Look for if statements, or other conditional constructs in your code (while, etc.), that don’t evaluate the same across threads. But imagining you are going to eliminate it isn’t sensible.

Let’s take an example. Suppose you are going through a large array, and if you detect a certain condition at a particular element detected by a particular thread, that thread has a lot of “extra” work to do. But the condition happens only rarely (maybe less than 10% or 3% of the time). You could write a kernel that does everything monolithicly. Test each data item, one per thread, perhaps in a grid stride loop because this is a large array, and when you detect the condition (if …) then the body of that if statement is a lot of work. But other threads in the warp have “nothing to do”.

That methodology could lead to less than optimal performance.

Instead you could do things in 2 steps:

  1. The first kernel goes thru the array and identifies the indices of the rarely-occurring conditions that need a lot of extra work. The identification of the index and noting it in an array is a relatively small diversion for the thread if/when it happens.

  2. A second kernel has every thread effectively doing the body of the if-statement I mentioned for the monolithic kernel, but since you have pre-determined the needed spots in the array for this, every thread is doing the same amount of work (roughly). This could lead to much better average machine utilization, both for the first kernel and the second kernel, compared to the monolithic approach.

I’m not suggesting this is exactly what is happening in your code. I don’t get all that made-up stuff just by looking at the profiler data you have provided. But that is the kind of thought process I would use:

  • identify the work to be done, per thread
  • identify what conditions lead to imbalance
  • see if I can come with a work partitioning strategy to reduce the imbalance, on average

Based on what I see in the profiler, your code could be doing a lot of

START:
LD ...
IMAD ...
IMAD ...
IADD3 ...
LOP3 ...
ISETP P0, ...
@P0 BRA START
DETOUR:
...
...
BRA START

That’s overall pretty unremarkable. But the (first) BRA is probably rarely not taken. It’s consistent with a loop, going through an array, looking for a condition, with a rarely executed, but lengthy detour More-or-less consistent with my made-up example.

I am not to sure what you mean by extended divergence.
Edit: I believe you mean divergence at the block level.

From the example given (which presents one plausible scenario that could explain the profiler statistics), “extended” presumably refers to a high dynamic instruction count between the point of divergence and the subsequent re-convergence of control flow.

CUDA programmers are sometimes overly worried about divergence, trying to convert all branch-y code into non branch-y code. But brief divergence, across a few instructions, is usually not harmful to performance (plus the compiler automatically eliminates many potential “local divergence” scenarios, e.g. by if-conversion).
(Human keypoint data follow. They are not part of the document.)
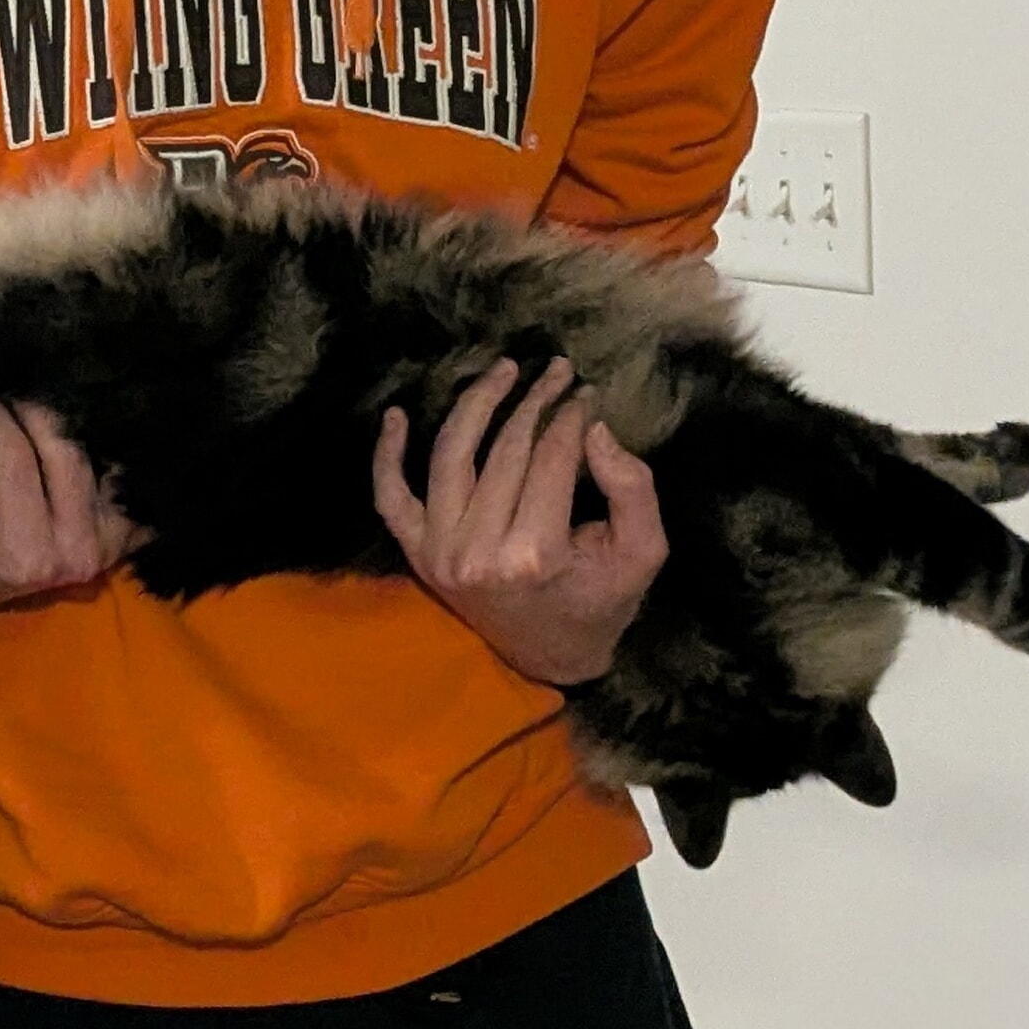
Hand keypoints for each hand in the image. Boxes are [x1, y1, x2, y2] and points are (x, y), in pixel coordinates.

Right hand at [0, 400, 142, 612]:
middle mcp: (74, 555)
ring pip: (94, 457)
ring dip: (63, 426)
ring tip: (28, 411)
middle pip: (66, 451)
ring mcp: (107, 548)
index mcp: (23, 555)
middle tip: (5, 397)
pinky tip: (72, 434)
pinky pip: (122, 480)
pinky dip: (102, 452)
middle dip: (32, 413)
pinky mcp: (122, 540)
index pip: (19, 459)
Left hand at [372, 356, 666, 686]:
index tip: (588, 391)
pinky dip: (387, 455)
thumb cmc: (600, 604)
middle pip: (505, 450)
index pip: (550, 458)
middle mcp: (477, 551)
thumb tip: (595, 429)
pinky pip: (389, 497)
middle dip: (534, 400)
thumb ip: (633, 491)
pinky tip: (396, 414)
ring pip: (450, 455)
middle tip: (557, 370)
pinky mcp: (417, 553)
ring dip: (475, 403)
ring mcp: (439, 551)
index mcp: (534, 554)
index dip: (571, 415)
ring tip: (503, 370)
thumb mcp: (641, 555)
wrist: (550, 658)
What is harmful to performance is extended divergence, as in the example by Robert_Crovella: Threads normally iterate collectively in a loop of, say, 10 instructions, but sometimes one thread needs to handle an exceptional case that requires it to execute 200 instructions by itself, while the other threads in the warp do nothing in the mean time, simply waiting at the convergence point.

Look in your code where such situations could arise where, starting at an if-statement typically, one thread has to handle a lot of work while many other threads are doing nothing or very little.

Generally speaking, discussing profiler reports without access to the code that was profiled is going to lead to much speculation and will likely be not very productive.

So I found something that might be interesting. The kernel is representing 99.9% branch efficiency. I find this to be weird because the kernel is mostly a while loop with the condition be a function of threadIdx.x. However, all instructions in the kernel are executed at .01% to .02% where as the small block is more than half


Is it possible that branch efficiency is so high because the branch at the bottom of the block is taken many times? If so, could this be the source of why this kernel takes 1000x the total time of the other kernel executions?